Manfred originally set a Feb. 28 deadline for preserving opening day on March 31.
After 16 1/2 hours of bargaining in Jupiter, Florida, that began Feb. 28 and ended at 2:30 a.m. the following morning produced progress, Manfred extended that deadline to 5 p.m. the following day.
Talks broke down, and Manfred announced the first two series for each team during the season had been canceled. Negotiators returned to New York and resumed bargaining on Sunday.
While it appears there is no chance opening day could take place as originally schedule, MLB told the union that Tuesday was the last possible day to reach an agreement that would allow a modified 162-game schedule, along with full salary and service time needed to reach free agency for players.

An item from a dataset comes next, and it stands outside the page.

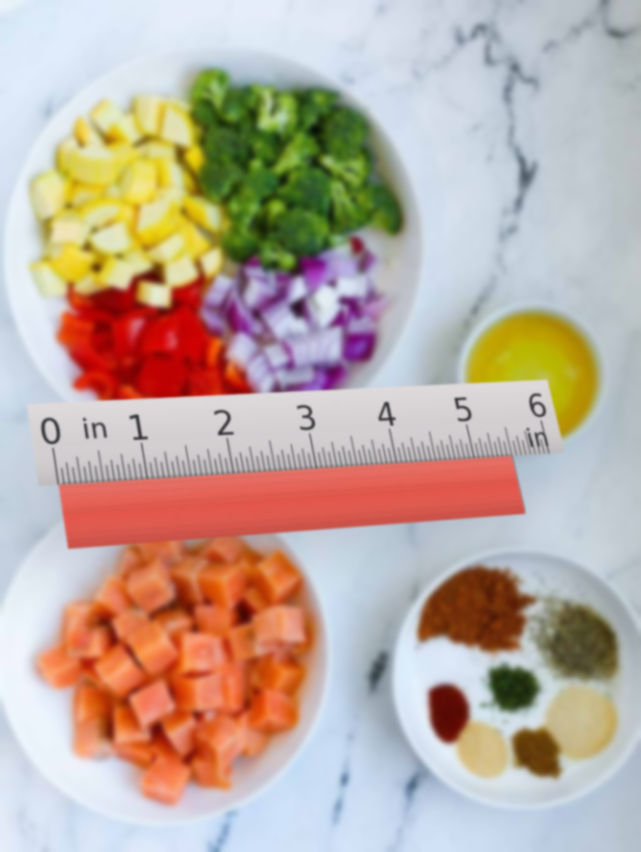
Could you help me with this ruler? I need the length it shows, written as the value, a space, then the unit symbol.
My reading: 5.5 in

MLB on Tuesday offered a tax threshold starting at $230 million and rising to $242 million, a person familiar with the proposal said, confirming a move first reported by The Athletic. The person, speaking to The Associated Press on condition of anonymity because no public statements were authorized, said management’s proposal contained tougher penalties at a higher payroll level than in the expired agreement.
The union began the week at $238 million for this year, rising to $263 million in 2026.
The union entered Monday asking for an $80 million bonus pool for this year and MLB was at $30 million. MLB offered a $700,000 minimum salary and the union asked for $725,000.
There were greater differences in the final four seasons of the proposed five-year deal. The union’s proposed figure for 2026 was $263 million at the start of the week.